● Problem requirements
If a line in the entries contains the word "Beratung", list it.

[Stored dataset items]
○ ○ ○ ○

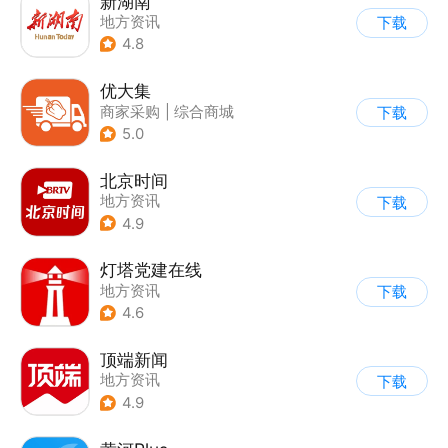
新湖南
地方资讯
下载
4.8
优大集
商家采购
|
综合商城
下载
5.0
北京时间
地方资讯
下载
4.9
灯塔党建在线
地方资讯
下载
4.6
顶端新闻
地方资讯
下载
4.9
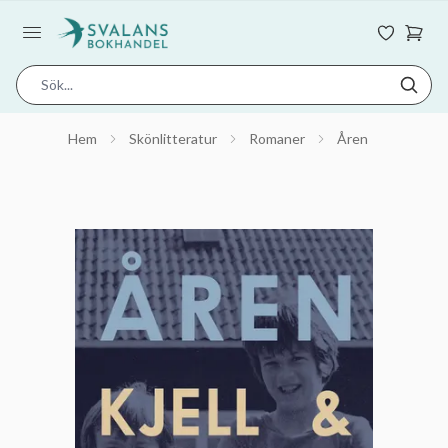
Hem
Skönlitteratur
Romaner
Åren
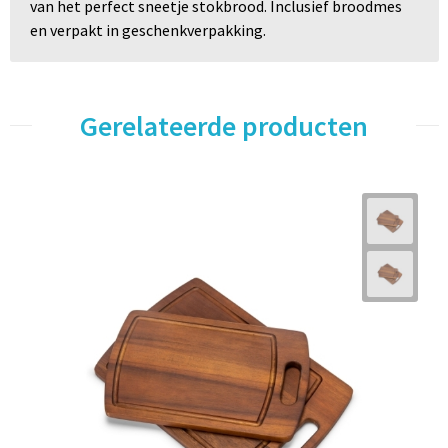
van het perfect sneetje stokbrood. Inclusief broodmes
en verpakt in geschenkverpakking.
Gerelateerde producten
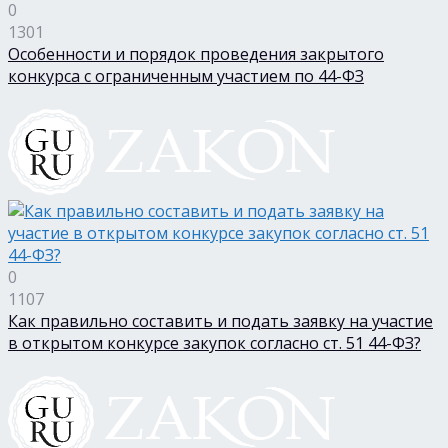
0
1301
Особенности и порядок проведения закрытого
конкурса с ограниченным участием по 44-ФЗ
0
1107
Как правильно составить и подать заявку на участие
в открытом конкурсе закупок согласно ст. 51 44-ФЗ?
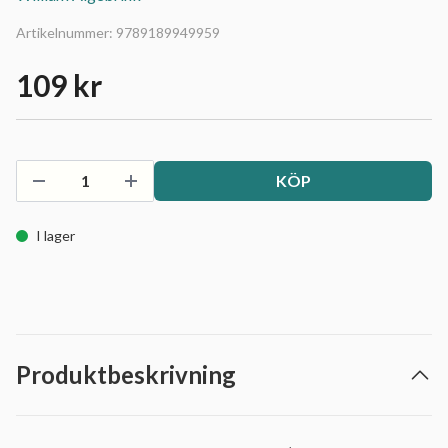
Artikelnummer:
9789189949959
109 kr
KÖP
I lager
Produktbeskrivning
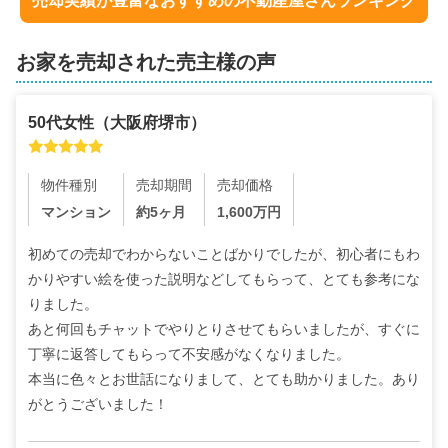
売却実績が豊富なおすすめの不動産屋さんランキング
お家を売却された売主様の声
50代
女性
（
大阪府堺市
）
物件種別
売却期間
売却価格
マンション
約5ヶ月
1,600
万円
初めての売却でわからないことばかりでしたが、初心者にもわ
かりやすい絵を使った説明などしてもらって、とても参考にな
りました。

あと何回もチャットでやりとりさせてもらいましたが、すぐに
丁寧に返答してもらって不安感がなくなりました。

本当に色々とお世話になりまして、とても助かりました。あり
がとうございました！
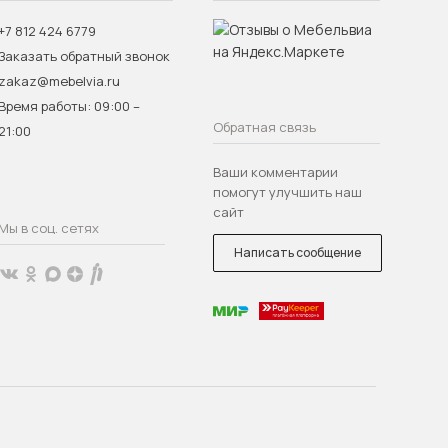
+7 812 424 6779
Заказать обратный звонок
zakaz@mebelvia.ru
Время работы: 09:00 –
Обратная связь
21:00
Ваши комментарии
помогут улучшить наш
сайт
Мы в соц. сетях
Написать сообщение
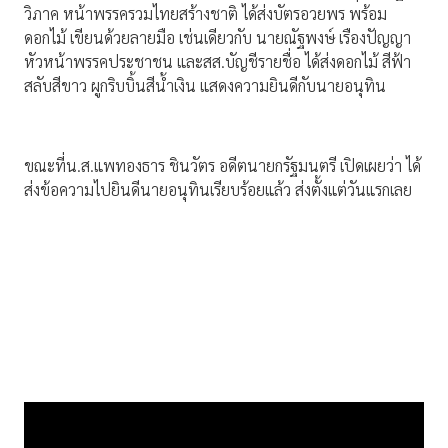
วิภาค หน้าพรรครวมไทยสร้างชาติ ได้ส่งบัตรอวยพร พร้อม
ดอกไม้ เขียนด้วยลายมือ เช่นเดียวกับ นายณัฐพงษ์ เรืองปัญญา
หัวหน้าพรรคประชาชน และสส.บัญชีรายชื่อ ได้ส่งดอกไม้ สีฟ้า
สลับสีขาว ผูกริบบิ้นสีน้ำเงิน แสดงความยินดีกับนายอนุทิน
ขณะที่น.ส.แพทองธาร ชินวัตร อดีตนายกรัฐมนตรี เปิดเผยว่า ได้
ส่งข้อความไปยินดีนายอนุทินเรียบร้อยแล้ว ส่งตั้งแต่วันแรกเลย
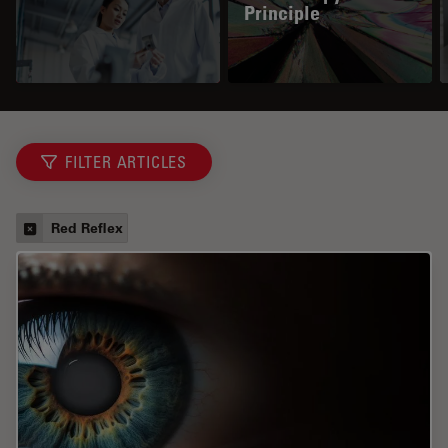
Principle
FILTER ARTICLES
Red Reflex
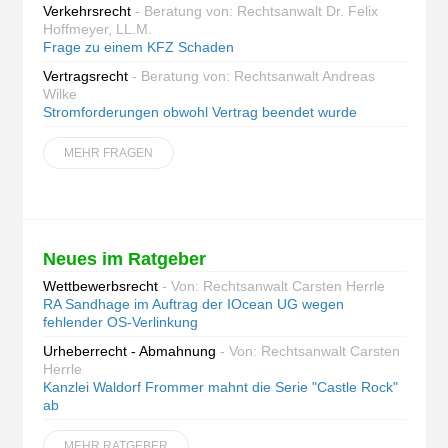
Verkehrsrecht
- Beratung von: Rechtsanwalt Dr. Felix
Hoffmeyer, LL.M.
Frage zu einem KFZ Schaden
Vertragsrecht
- Beratung von: Rechtsanwalt Andreas
Wilke
Stromforderungen obwohl Vertrag beendet wurde
MEHR FRAGEN
Neues im Ratgeber
Wettbewerbsrecht
- Von: Rechtsanwalt Carsten Herrle
RA Sandhage im Auftrag der IOcean UG wegen
fehlender OS-Verlinkung
Urheberrecht - Abmahnung
- Von: Rechtsanwalt Carsten
Herrle
Kanzlei Waldorf Frommer mahnt die Serie "Castle Rock"
ab
MEHR RATGEBER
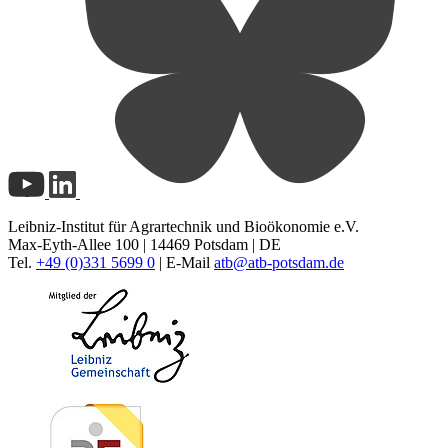
Leibniz-Institut für Agrartechnik und Bioökonomie e.V.
Max-Eyth-Allee 100 | 14469 Potsdam | DE
Tel.
+49 (0)331 5699 0
| E-Mail
atb@
atb-potsdam.de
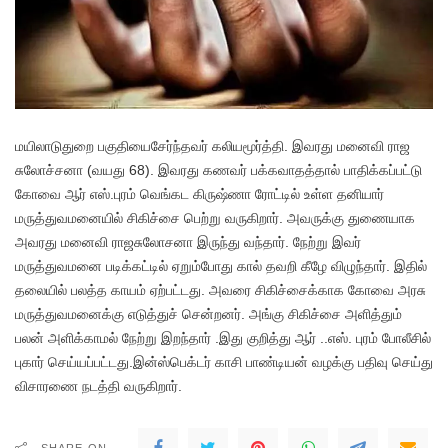
மயிலாடுதுறை பகுதியைசேர்ந்தவர் கலியமூர்த்தி. இவரது மனைவி ராஜ
சுலோச்சனா (வயது 68). இவரது கணவர் பக்கவாதத்தால் பாதிக்கப்பட்டு
கோவை ஆர் எஸ்.புரம் வெங்கட கிருஷ்ணா ரோட்டில் உள்ள தனியார்
மருத்துவமனையில் சிகிச்சை பெற்று வருகிறார். அவருக்கு துணையாக
அவரது மனைவி ராஜசுலோசனா இருந்து வந்தார். நேற்று இவர்
மருத்துவமனை படிக்கட்டில் ஏறும்போது கால் தவறி கீழே விழுந்தார். இதில்
தலையில் பலத்த காயம் ஏற்பட்டது. அவரை சிகிச்சைக்காக கோவை அரசு
மருத்துவமனைக்கு எடுத்துச் சென்றனர். அங்கு சிகிச்சை அளித்தும்
பலன் அளிக்காமல் நேற்று இறந்தார் .இது குறித்து ஆர் ..எஸ். புரம் போலீசில்
புகார் செய்யப்பட்டது.இன்ஸ்பெக்டர் காசி பாண்டியன் வழக்கு பதிவு செய்து
விசாரணை நடத்தி வருகிறார்.
SHARE ON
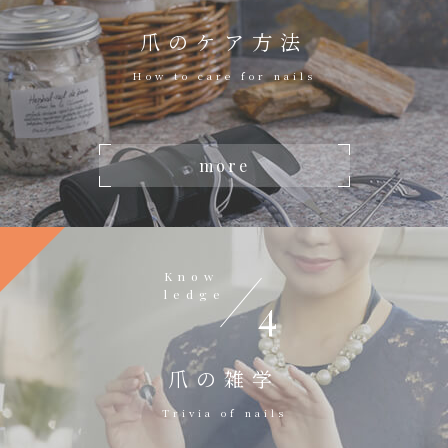
爪のケア方法
How to care for nails
more
Know
ledge
4
爪の雑学
Trivia of nails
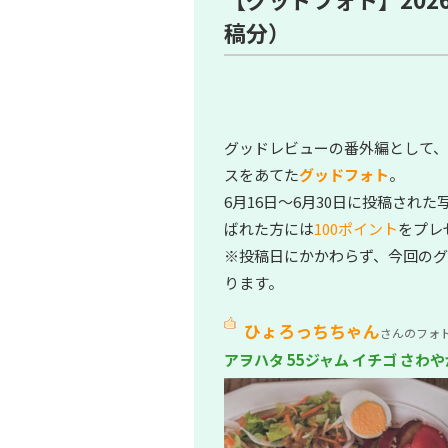
稿分）
グッドレビューの番外編として
スをあてた
グッドフォト
。
6月16日～6月30日に投稿され
ばれた方には
100ポイント
をプレ
※投稿日にかかわらず、今回のグ
ります。
ひょろっちちゃん
さんのフォ
アヲハタ 55ジャム イチゴ さ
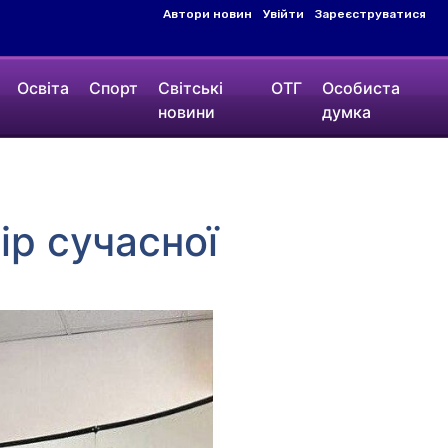
Автори новин
Увійти
Зареєструватися
Освіта
Спорт
Світські
ОТГ
Особиста
новини
думка
ір сучасної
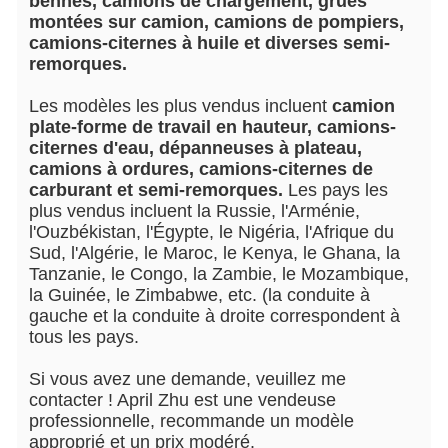
bennes, camions de chargement, grues 
montées sur camion, camions de pompiers, 
camions-citernes à huile et diverses semi-
remorques. 
Les modèles les plus vendus incluent 
camion 
plate-forme de travail en hauteur, camions-
citernes d'eau, dépanneuses à plateau, 
camions à ordures, camions-citernes de 
carburant et semi-remorques. 
Les pays les 
plus vendus incluent la Russie, l'Arménie, 
l'Ouzbékistan, l'Égypte, le Nigéria, l'Afrique du 
Sud, l'Algérie, le Maroc, le Kenya, le Ghana, la 
Tanzanie, le Congo, la Zambie, le Mozambique, 
la Guinée, le Zimbabwe, etc. (la conduite à 
gauche et la conduite à droite correspondent à 
tous les pays.
Si vous avez une demande, veuillez me 
contacter ! April Zhu est une vendeuse 
professionnelle, recommande un modèle 
approprié et un prix modéré.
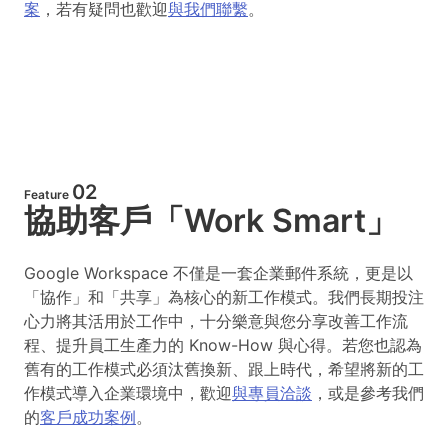
案
，若有疑問也歡迎
與我們聯繫
。
02
Feature
協助客戶「Work Smart」
Google Workspace 不僅是一套企業郵件系統，更是以
「協作」和「共享」為核心的新工作模式。我們長期投注
心力將其活用於工作中，十分樂意與您分享改善工作流
程、提升員工生產力的 Know-How 與心得。若您也認為
舊有的工作模式必須汰舊換新、跟上時代，希望將新的工
作模式導入企業環境中，歡迎
與專員洽談
，或是參考我們
的
客戶成功案例
。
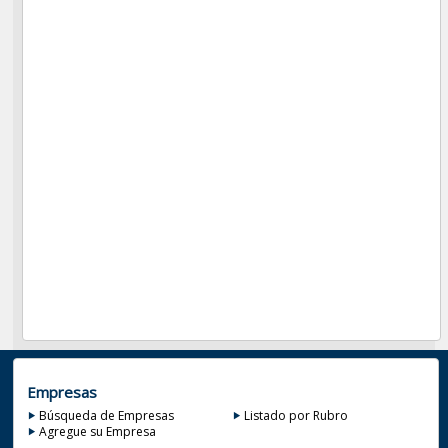
Empresas
Búsqueda de Empresas
Listado por Rubro
Agregue su Empresa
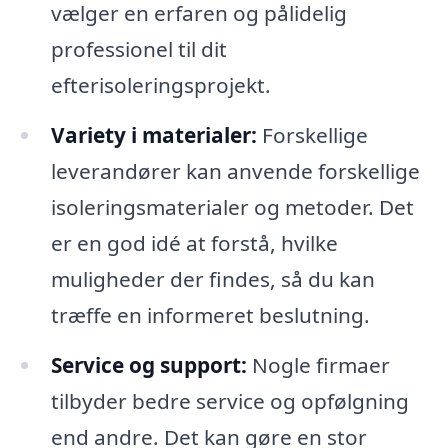
vælger en erfaren og pålidelig
professionel til dit
efterisoleringsprojekt.
Variety i materialer:
Forskellige
leverandører kan anvende forskellige
isoleringsmaterialer og metoder. Det
er en god idé at forstå, hvilke
muligheder der findes, så du kan
træffe en informeret beslutning.
Service og support:
Nogle firmaer
tilbyder bedre service og opfølgning
end andre. Det kan gøre en stor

○ ○ ○ ○

● Completed exercise
- Beratung von: Rechtsanwalt Dr. Felix
- Beratung von: Rechtsanwalt Andreas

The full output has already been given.